Little gaps kept opening, and constantly nervous that I'd miss the winning move, I kept jumping into them. Over and over again, for 40 minutes. I found my way to the front easily enough, marked the guys I wanted to mark, but I just kept becoming aware of rising fatigue.

3 laps from the end, I probed a line that took me through the wind on the high-side going into the final sprint, found that it was principally clear, and decided to roll that line until the end. I moved up toward the front, and entering that turn with 2 laps to go it was clear that would work for me. On the penultimate run though that section, though, mysteriously the whole group moved up into my line, and I spooked. I didn't fight for the position, and suddenly I was freight-trained to the back of about 15 guys. In 1 turn I'd gone from the front to the back, and on totally the wrong lap to do it.

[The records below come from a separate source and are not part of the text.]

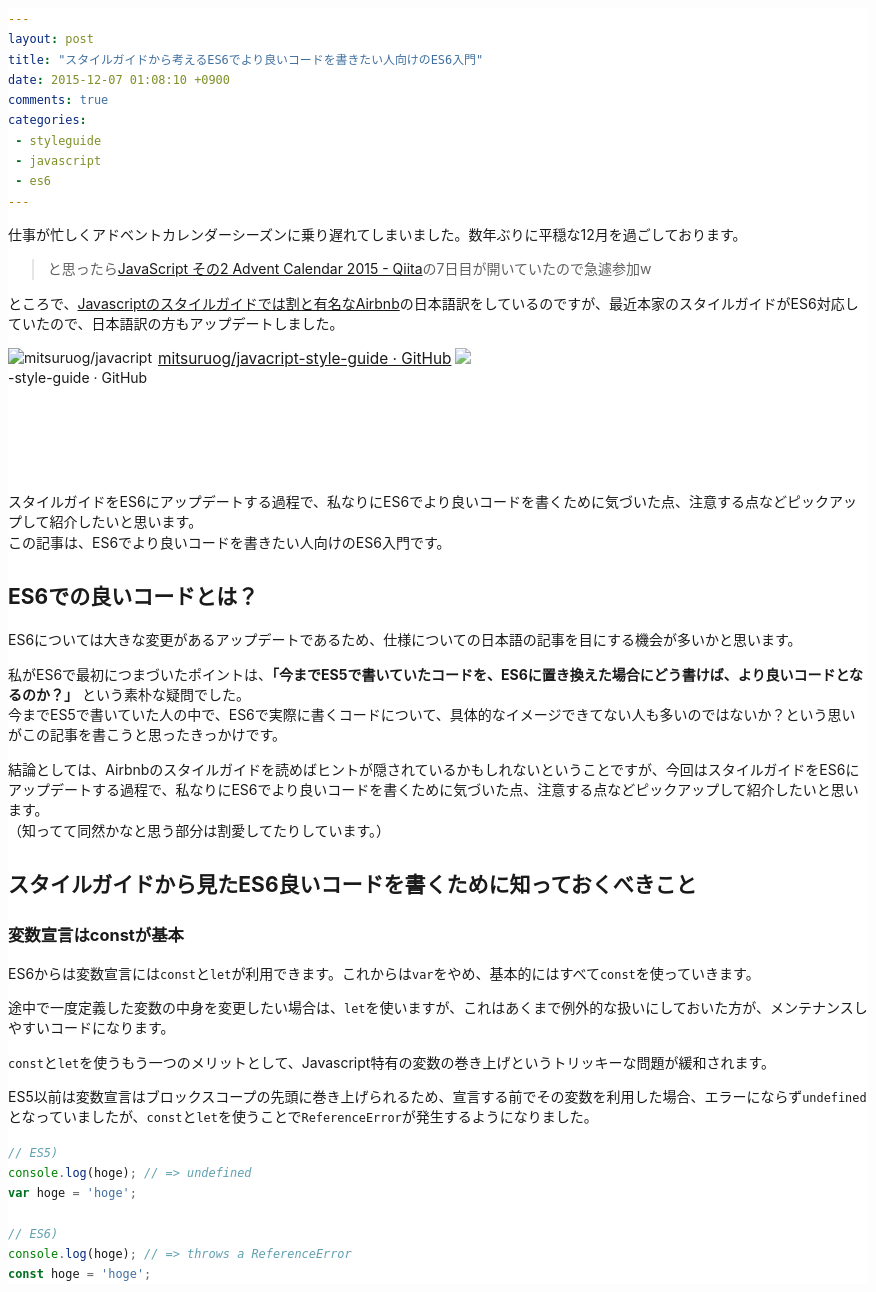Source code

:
 ```yaml
---
layout: post
title: "スタイルガイドから考えるES6でより良いコードを書きたい人向けのES6入門"
date: 2015-12-07 01:08:10 +0900
comments: true
categories:
 - styleguide
 - javascript
 - es6
---
```


仕事が忙しくアドベントカレンダーシーズンに乗り遅れてしまいました。数年ぶりに平穏な12月を過ごしております。

> と思ったら[JavaScript その2 Advent Calendar 2015 - Qiita](http://qiita.com/advent-calendar/2015/javascript2)の7日目が開いていたので急遽参加w

ところで、[Javascriptのスタイルガイドでは割と有名なAirbnb](https://github.com/airbnb/javascript)の日本語訳をしているのですが、最近本家のスタイルガイドがES6対応していたので、日本語訳の方もアップデートしました。

<div class="intro-article-wrapper" style="width: 100%; overflow: auto;"><a class="intro-article-img" href="http://mitsuruog.github.io/javacript-style-guide/" target="_blank" style="float:left;" rel="nofollow"><img src="http://capture.heartrails.com/150x130/shadow?http://mitsuruog.github.io/javacript-style-guide/" align="left" width="150" height="130" alt="mitsuruog/javacript-style-guide · GitHub"></a><a class="intro-article-title" href="http://mitsuruog.github.io/javacript-style-guide/" target="_blank" style="font-size:110%;" rel="nofollow">mitsuruog/javacript-style-guide · GitHub</a> <img src="http://b.hatena.ne.jp/entry/image/http://mitsuruog.github.io/javacript-style-guide/" style="opacity:0.8;"><span style="clear: both;"></span></div>

スタイルガイドをES6にアップデートする過程で、私なりにES6でより良いコードを書くために気づいた点、注意する点などピックアップして紹介したいと思います。  
この記事は、ES6でより良いコードを書きたい人向けのES6入門です。



## ES6での良いコードとは？

ES6については大きな変更があるアップデートであるため、仕様についての日本語の記事を目にする機会が多いかと思います。

私がES6で最初につまづいたポイントは、**「今までES5で書いていたコードを、ES6に置き換えた場合にどう書けば、より良いコードとなるのか？」** という素朴な疑問でした。  
今までES5で書いていた人の中で、ES6で実際に書くコードについて、具体的なイメージできてない人も多いのではないか？という思いがこの記事を書こうと思ったきっかけです。

結論としては、Airbnbのスタイルガイドを読めばヒントが隠されているかもしれないということですが、今回はスタイルガイドをES6にアップデートする過程で、私なりにES6でより良いコードを書くために気づいた点、注意する点などピックアップして紹介したいと思います。  
（知ってて同然かなと思う部分は割愛してたりしています。）

## スタイルガイドから見たES6良いコードを書くために知っておくべきこと

### 変数宣言はconstが基本

ES6からは変数宣言には`const`と`let`が利用できます。これからは`var`をやめ、基本的にはすべて`const`を使っていきます。

途中で一度定義した変数の中身を変更したい場合は、`let`を使いますが、これはあくまで例外的な扱いにしておいた方が、メンテナンスしやすいコードになります。

`const`と`let`を使うもう一つのメリットとして、Javascript特有の変数の巻き上げというトリッキーな問題が緩和されます。

ES5以前は変数宣言はブロックスコープの先頭に巻き上げられるため、宣言する前でその変数を利用した場合、エラーにならず`undefined`となっていましたが、`const`と`let`を使うことで`ReferenceError`が発生するようになりました。

```js
// ES5)
console.log(hoge); // => undefined
var hoge = 'hoge';

// ES6)
console.log(hoge); // => throws a ReferenceError
const hoge = 'hoge';
```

My teammate rolled up and told me to jump on his wheel, but I just didn't have it, and I ended up losing contact and rolling in for another 15th place finish. It was good enough for 1 point for the season, but it really sucked. I think it helped my fears of speedway and rain racing, so that's one positive. My heart spent 77.8% of the race above 174 bpm, which is usually ok, but not after a blistering TT the day before. Hopefully increased confidence in wet conditions will help soothe the nerves for next time, since it seems that rain racing is here to stay.

CCTT

Langley--a lower percentage of Z5 was still more time than I spent on the entire TT

Somehow, though, my combined results for the weekend were good enough for a 2nd place in the shootout. I'll take it!